__Trecho do texto__
# # # # #
E vou citar exemplos: certa vez, estava escutando uma música de Belo
em uma barraca de praia. Não sei o título da música (e nem me
interessa); só gravei a parte em que ele diz que “atrás de um
ditador, existe um grande amor”. Fiquei espantado com o que ouvi –
e não era para menos. Afinal, ele está dizendo que um homem
violento, que grita, ofende, maltrata, humilha e espanca a mulher;
controla o corpo dela; diz o que ela deve ou não deve fazer; com
quem ela deve ou não deve conversar; que tipo de roupa ela deve ou
não deve vestir e estabelece horários para ela sair e voltar (com
direito a cronometragem de tempo para punir o mínimo atraso) faz
tudo isso... porque a ama! Ele age assim porque se importa e se
preocupa com ela!! E esse discurso é introjetado na cabeça das
pessoas por intermédio de uma música romântica, que fala de amor,
com uma melodia agradável, voz gostosa, como se estivesse falando no
ouvidinho dela...
Não
sei se é nessa mesma música ou em outra que Belo inicia a canção
pedindo perdão à namorada por ter mexido na bolsa e revirado a
intimidade dela. Como sempre, com a mesma voz mansinha, falando no
ouvidinho bem baixinho para ninguém ouvir. E ainda há mulheres que
delirem e se derretam ao ouvir isso. Mais uma vez, o que me assusta
é saber que muitas dessas mulheres se deixam manipular muito
facilmente com besteirinhas do tipo que ouvem de muitos calhordas
depois de uma discussão: “meu amor, me desculpe, eu só fiz isso
porque eu te amo. Isso não vai mais acontecer, eu estava de cabeça
quente”.
# # # # #
__Explorando o material__
A. Diga se cada afirmação a seguir concorda com o texto sobre as músicas de Belo. Responda sim ou não e transcreva literalmente as palavras do texto que decidem a questão. (i) O título da música ouvida na barraca de praia é conhecido por quem narra. (ii) A parte gravada da música diz que "atrás de um ditador, existe um grande amor". (iii) Há certeza de que o pedido de perdão por mexer na bolsa da namorada está na mesma música ouvida na praia.
B. Prossiga o texto sobre as músicas de Belo a partir da última frase apresentada.

__Trechos dos registros__
# # # # #
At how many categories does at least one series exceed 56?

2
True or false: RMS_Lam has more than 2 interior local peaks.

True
# # # # #
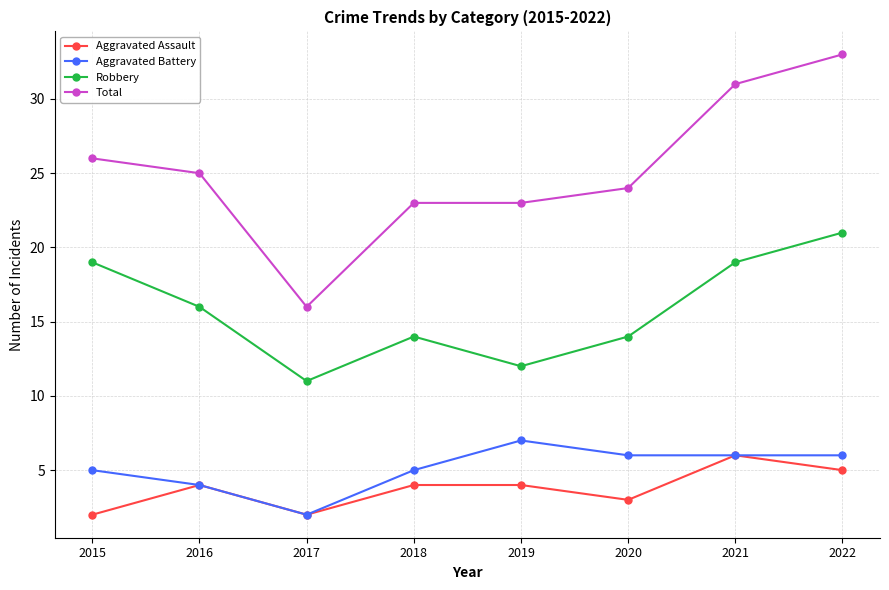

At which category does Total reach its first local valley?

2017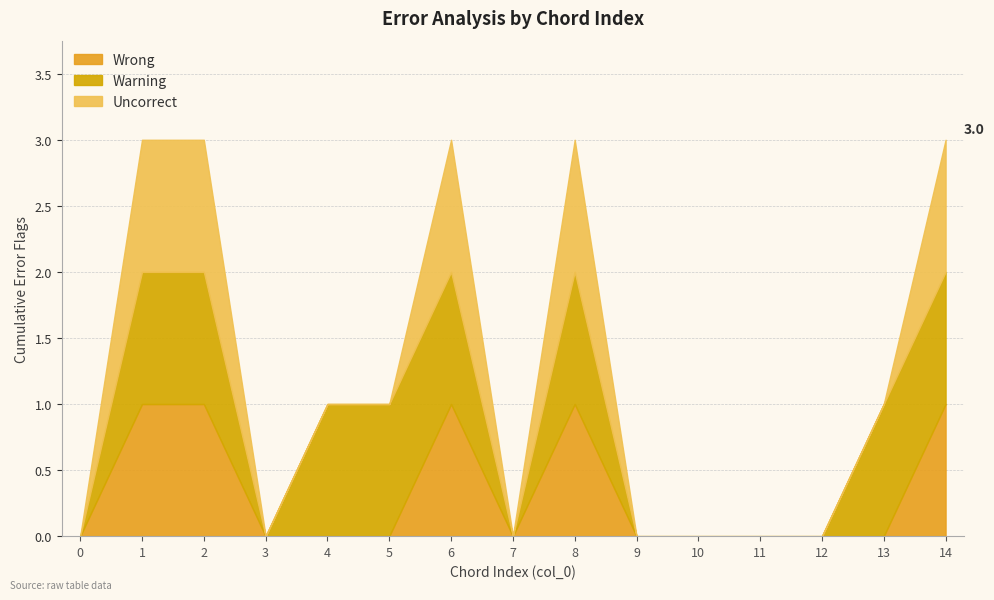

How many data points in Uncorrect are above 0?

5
# # # # #
__Respostas por tarefa__
A.
(i) Não: "Não sei o título da música".
(ii) Sim: "só gravei a parte em que ele diz que “atrás de um ditador, existe um grande amor”".
(iii) Não: "Não sei se é nessa mesma música ou em outra que Belo inicia a canção pedindo perdão à namorada".

B.
Em
outro momento, escutei uma música do Exaltasamba em que Péricles
canta: “se ela não tem dono/se ela não tem dono/ela é minha/ela
é minha”. Trocando em miúdos: as mulheres são objetos passíveis
de se tornarem propriedade de um homem. As mulheres têm de ter um
dono, e as que não o tiverem estão automaticamente disponíveis. Eu
só preciso pegar, levar e me apossar delas.
O
machismo, o racismo e a homofobia são naturalizados nas mentes das
pessoas assim mesmo: através de piadinhas, músicas, de palavras
doces e palatáveis; de algo que as faça rir e delirar de emoção e
prazer. E qualquer pessoa que se voltar contra isso será a
mala-chata-insuportável da vez, que vê coisa onde não existe. Será
possível que esse cara não desliga nem um minuto sequer? Nem na
praia, de sunga, tomando sol e bebendo cerveja esse cara para um
pouco? Tudo é racismo, tudo é preconceito. Porra, é só uma
música, caralho!!!
Há também quem venha com o argumento de que "você não entendeu o que eu falei", "não foi isso que eu quis dizer"; "o que eu disse foi um equívoco, um comentário infeliz". Nós nunca entendemos nada. As pessoas nunca querem dizer o que dizem. Nunca sabemos interpretar porra de nada.
Serão
essas as críticas que eu receberei após a divulgação dessas
maltraçadas linhas no mundo virtual. Podem vir, pois eu já estou
preparado.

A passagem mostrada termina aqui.